Licchavi Lyceum


Licchavi Lyceum

Pitts India Act of 1784

The Pitts India Act of 1784 was passed in order to remove the defects of Government of India Act 1773. It was enacted to improve economic and political efficiency of British rule in India. For the first time the economic and political functions of the government was separated.

Pitts India Act of 1784
Pitts India Act of 1784

Objectives of Pitts India Act of 1784

The East India Company, which had gradually gained control over various regions of India, faced significant challenges in governance and financial management. The Pitt’s India Act aimed to address these issues by establishing a more efficient and accountable system of governance, with a focus on the Company’s affairs and the administration of British territories in India.

Reforms and Key Provisions

  1. Board of Control: One of the pivotal reforms introduced by the Pitt’s India Act was the creation of the Board of Control. This body consisted of six members appointed by the British Crown, with the purpose of overseeing and supervising the affairs of the East India Company. The Board had the authority to scrutinize and veto the actions of the Company, bringing it under more direct government control.
  2. Dual Governance Structure: The act introduced a dual governance structure, separating commercial and political powers. The Court of Directors of the East India Company retained control over commercial matters, while the Board of Control supervised political and administrative decisions in India.
  3. Governors-General: The act established the office of the Governor-General of Bengal, who was to be appointed by the British Crown. The Governor-General had authority over the other presidencies, namely Madras and Bombay, and held greater powers to exercise control and implement policies.
  4. Revenue and Financial Reforms: The Pitt’s India Act also aimed to address the financial challenges faced by the East India Company. It introduced reforms related to revenue collection, taxation, and the audit of accounts, ensuring better financial management and transparency.

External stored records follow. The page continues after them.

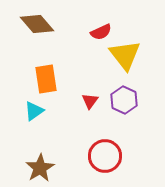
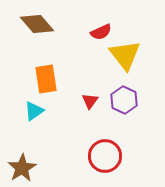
brown star: moved 18 px left
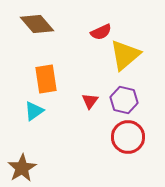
yellow triangle: rotated 28 degrees clockwise
purple hexagon: rotated 12 degrees counterclockwise
red circle: moved 23 px right, 19 px up
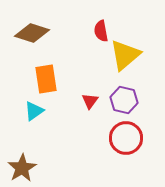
brown diamond: moved 5 px left, 9 px down; rotated 32 degrees counterclockwise
red semicircle: moved 1 px up; rotated 105 degrees clockwise
red circle: moved 2 px left, 1 px down
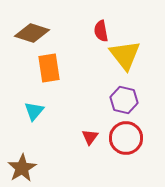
yellow triangle: rotated 28 degrees counterclockwise
orange rectangle: moved 3 px right, 11 px up
red triangle: moved 36 px down
cyan triangle: rotated 15 degrees counterclockwise
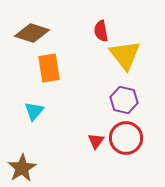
red triangle: moved 6 px right, 4 px down
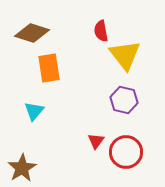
red circle: moved 14 px down
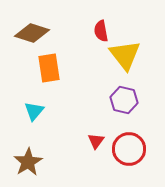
red circle: moved 3 px right, 3 px up
brown star: moved 6 px right, 6 px up
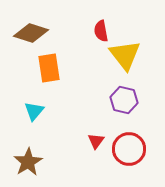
brown diamond: moved 1 px left
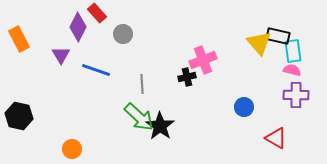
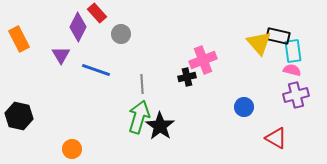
gray circle: moved 2 px left
purple cross: rotated 15 degrees counterclockwise
green arrow: rotated 116 degrees counterclockwise
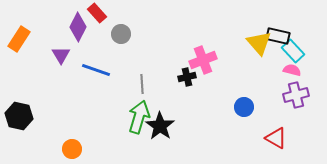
orange rectangle: rotated 60 degrees clockwise
cyan rectangle: rotated 35 degrees counterclockwise
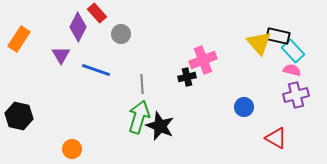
black star: rotated 12 degrees counterclockwise
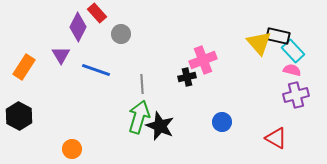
orange rectangle: moved 5 px right, 28 px down
blue circle: moved 22 px left, 15 px down
black hexagon: rotated 16 degrees clockwise
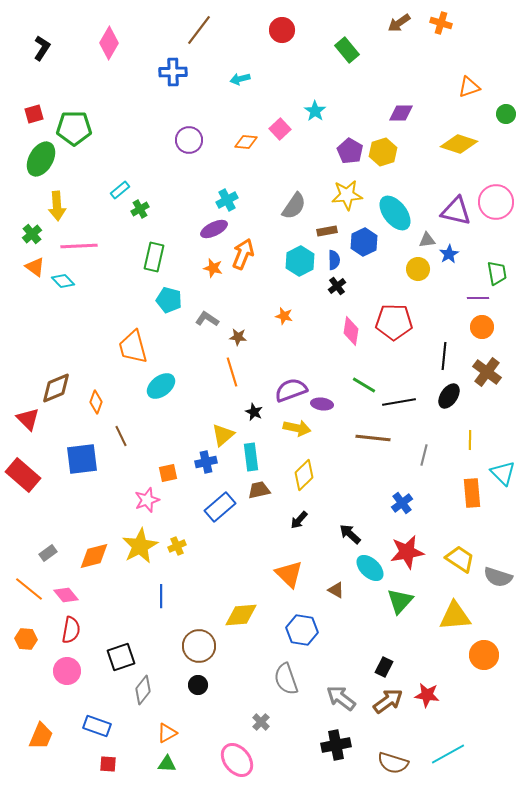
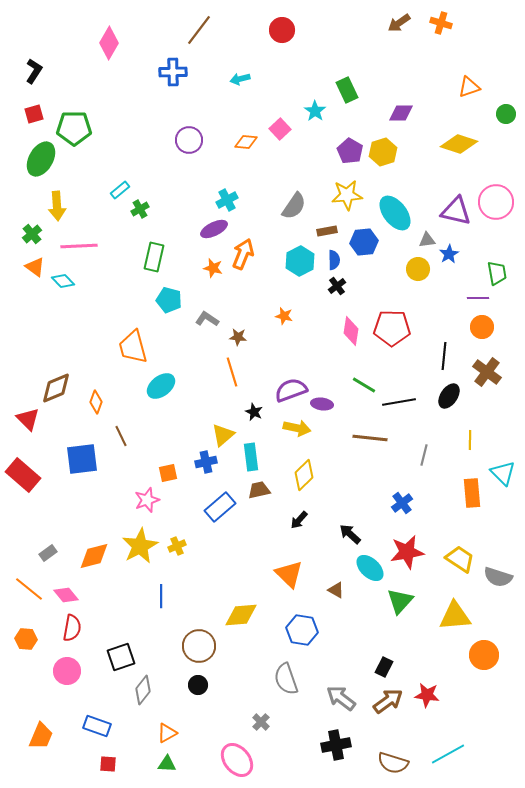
black L-shape at (42, 48): moved 8 px left, 23 px down
green rectangle at (347, 50): moved 40 px down; rotated 15 degrees clockwise
blue hexagon at (364, 242): rotated 20 degrees clockwise
red pentagon at (394, 322): moved 2 px left, 6 px down
brown line at (373, 438): moved 3 px left
red semicircle at (71, 630): moved 1 px right, 2 px up
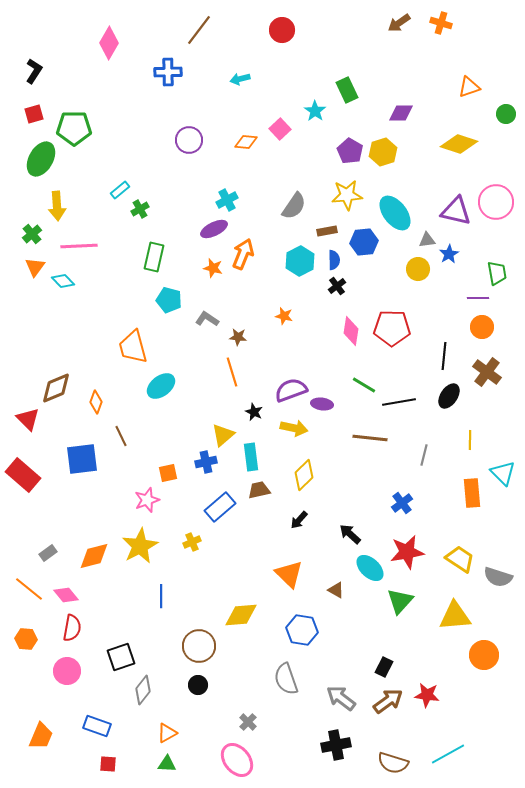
blue cross at (173, 72): moved 5 px left
orange triangle at (35, 267): rotated 30 degrees clockwise
yellow arrow at (297, 428): moved 3 px left
yellow cross at (177, 546): moved 15 px right, 4 px up
gray cross at (261, 722): moved 13 px left
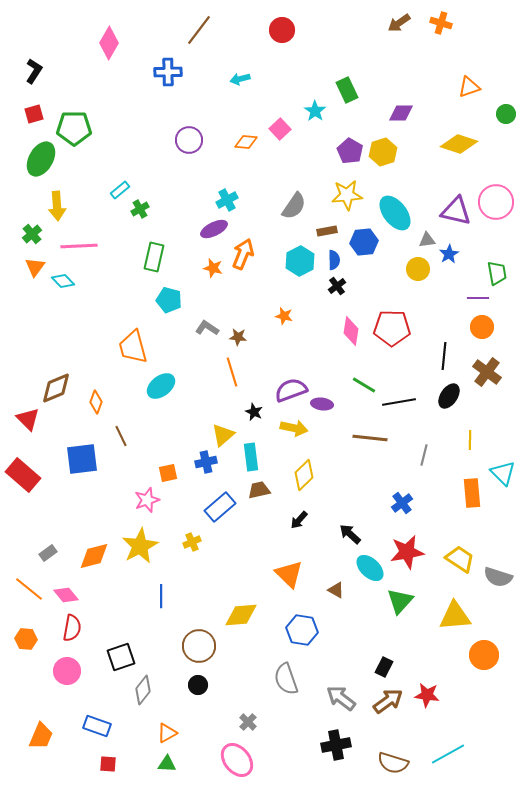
gray L-shape at (207, 319): moved 9 px down
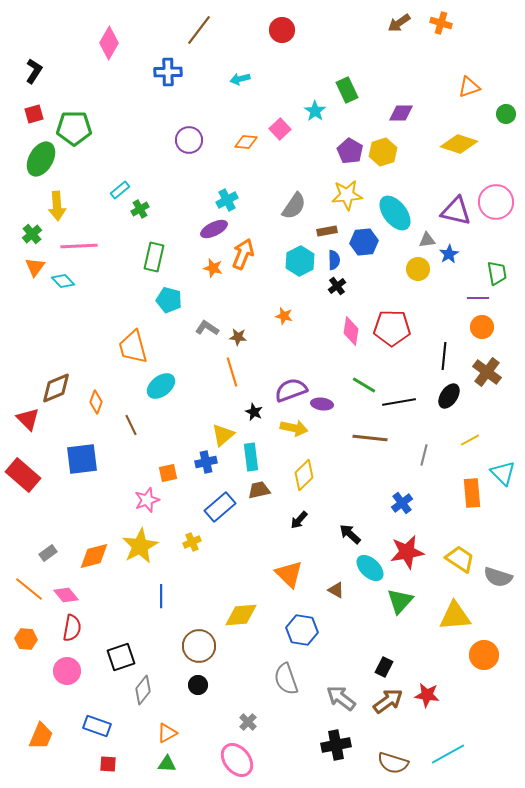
brown line at (121, 436): moved 10 px right, 11 px up
yellow line at (470, 440): rotated 60 degrees clockwise
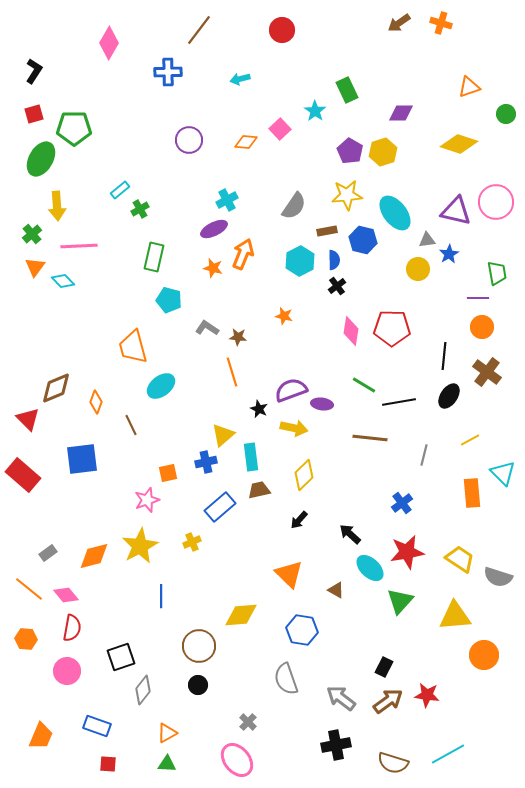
blue hexagon at (364, 242): moved 1 px left, 2 px up; rotated 20 degrees clockwise
black star at (254, 412): moved 5 px right, 3 px up
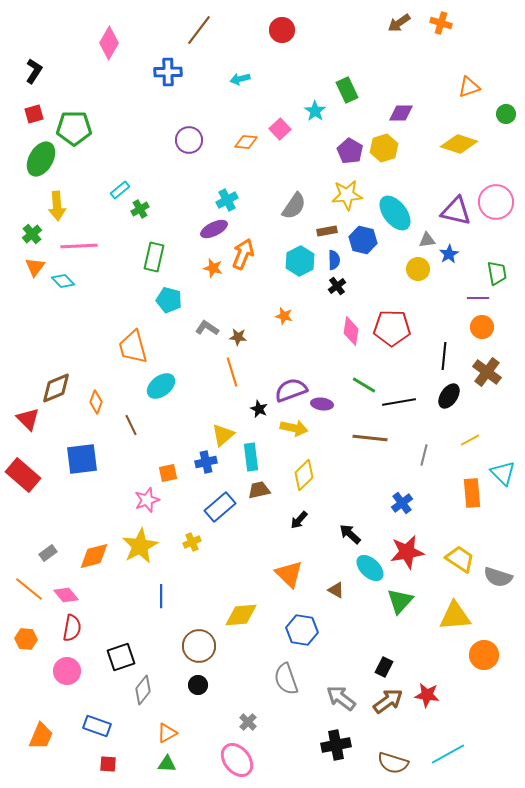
yellow hexagon at (383, 152): moved 1 px right, 4 px up
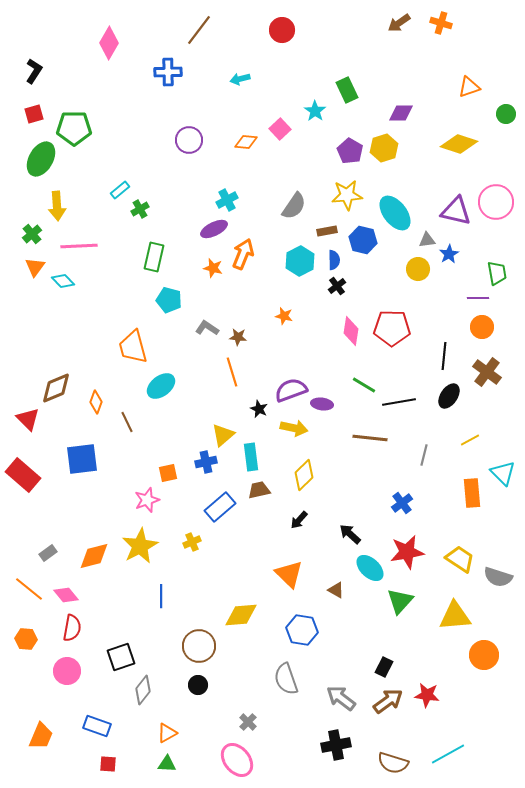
brown line at (131, 425): moved 4 px left, 3 px up
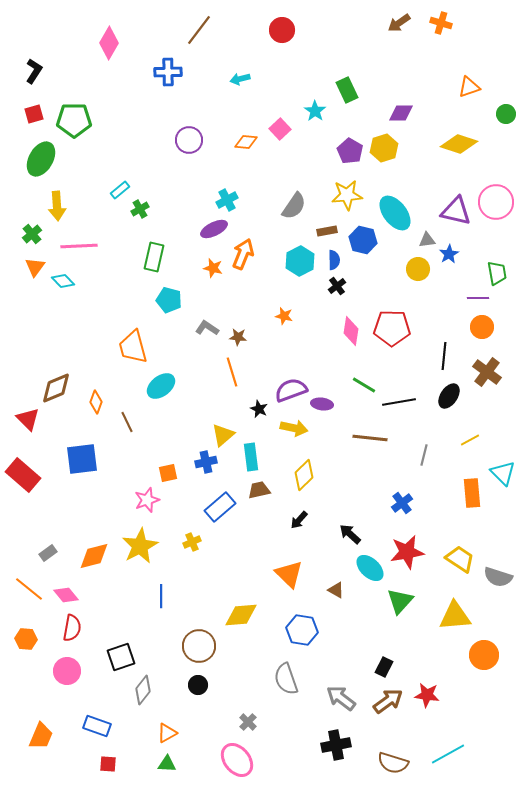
green pentagon at (74, 128): moved 8 px up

The Pitt’s India Act of 1784 was a significant milestone in British colonial rule in India. By introducing reforms such as the Board of Control and establishing a dual governance structure, the act aimed to bring greater accountability and centralized control over the affairs of the East India Company. The act’s impact extended beyond its immediate effects, laying the foundation for subsequent reforms and shaping the trajectory of India’s nationalist movement.